Véritable "séisme" politique, l’opposition de gauche a remporté dimanche la majorité absolue au Sénat à l’occasion du renouvellement de la moitié de sièges de la chambre haute du Parlement, contrô lée par la droite depuis 1958.
Passé le choc des résultats, chaque camp s’est projeté en 2012. Le Parti socialiste (PS) voit dans le basculement à gauche du Sénat les prémices d’une victoire au printemps prochain tandis que le parti présidentiel UMP relativise la portée du vote et affiche toujours sa confiance en son probable candidat à la présidentielle, Nicolas Sarkozy.
Seul le ministre Bruno Le Maire reconnaissait lundi "un sérieux avertissement" pour la majorité, ajoutant que les Français "sont inquiets".
Si une possible victoire de la gauche aux sénatoriales était évoquée, le choc est rude pour Nicolas Sarkozy: l’opposition détient désormais 177 sièges de sénateurs, soit 2 de plus que la majorité absolue au Sénat (348 sièges).
Elle contrô le une institution chargée avec l’Assemblée nationale d’examiner et de voter projets de lois, traités et conventions internationales. Même si la Constitution accorde un rô le prééminent à l’Assemblée, la gauche aura maintenant la possibilité de faire retarder l’adoption de textes au Parlement.
Le Sénat était pourtant considéré comme un place forte imprenable grâce à un mode de scrutin indirect complexe, qui assure une sur-représentation aux régions rurales considérées comme favorables à la droite. Mais les succès de la gauche aux derniers scrutins locaux et régionaux ont modifié la composition des grands électeurs appelés à voter.
Pour Nicolas Sarkozy, le résultat du scrutin ponctuait une semaine cauchemardesque avec de nouveaux rebondissements dans l’affaire dite de Karachi, un dossier de corruption et de financements politiques illégaux liés à une vente de sous-marins au Pakistan.
Deux de ses proches ont ainsi été mis en examen (inculpés) par le juge qui enquête sur de supposées valises de billets ayant circulé entre le Pakistan et la France pour financer la campagne de l’ancien Premier ministre, Edouard Balladur, à la présidentielle de 1995.
Puis ce fut au tour de l’ex-ministre de l’Intérieur, Brice Hortefeux, pressenti pour être son directeur de campagne en 2012, d’être pris dans la tourmente.

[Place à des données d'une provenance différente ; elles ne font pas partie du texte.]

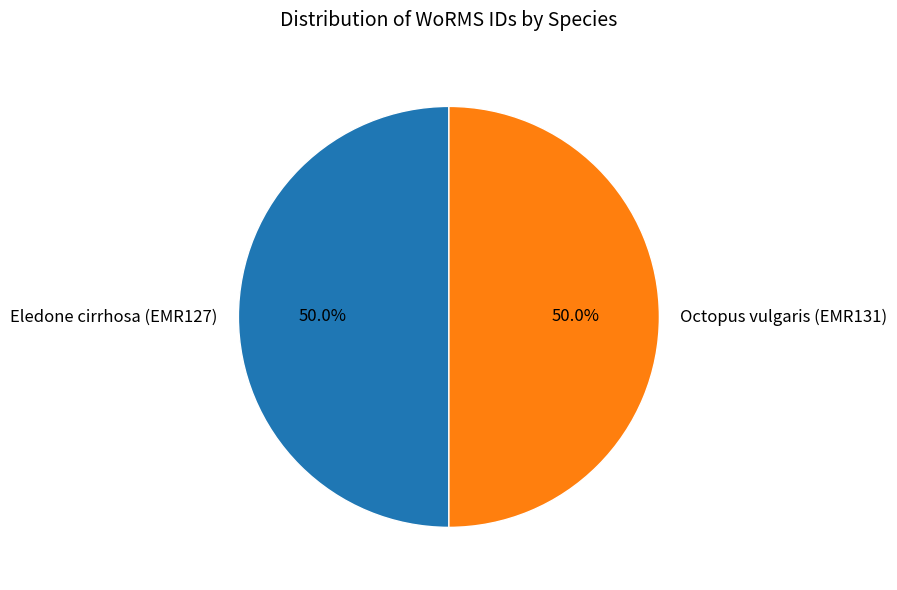

Approximately how many times larger is the value at Eledone cirrhosa (EMR127) compared to Octopus vulgaris (EMR131)?

1.0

Il est soupçonné d’avoir eu accès au dossier du juge d’instruction et d’avoir averti l’un des mis en examen.
Cette affaire, pour laquelle l’Elysée a démenti toute implication du chef de l’Etat, n’a certainement pas joué en faveur de la droite aux sénatoriales.
Les socialistes, en campagne pour la primaire chargée de désigner leur candidat à la présidentielle, y voient un mouvement plus profond et espèrent retrouver la présidence de la République, perdue depuis le départ de François Mitterrand, au pouvoir de 1981 à 1995.

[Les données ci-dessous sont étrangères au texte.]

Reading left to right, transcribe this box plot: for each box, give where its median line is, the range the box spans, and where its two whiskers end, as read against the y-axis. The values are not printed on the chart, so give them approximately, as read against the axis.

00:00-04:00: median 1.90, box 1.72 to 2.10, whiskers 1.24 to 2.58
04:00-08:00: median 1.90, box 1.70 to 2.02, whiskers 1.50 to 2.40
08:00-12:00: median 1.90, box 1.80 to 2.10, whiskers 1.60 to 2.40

Il y a "un désir d’alternance", expliquait lundi Pierre Moscovici, un proche de François Hollande, favori des sondages pour la primaire.
Nicolas Dupont-Aignan, un ancien du parti présidentiel passé dans la droite souverainiste, a même appelé le chef de l’Etat à ne pas se représenter en 2012, expliquant une défaite éventuelle de son camp par "l’allergie de notre peuple à la présidence Sarkozy".
Le président du Sénat sera élu le 1er octobre. Une élection à forte valeur symbolique car il est le deuxième personnage de l’Etat dans l’ordre protocolaire, assurant l’intérim du président en cas d’incapacité ou de décès.
La ministre des Sports Chantal Jouanno participera au vote. Elue dimanche soir, elle a annoncé lundi sa démission du gouvernement.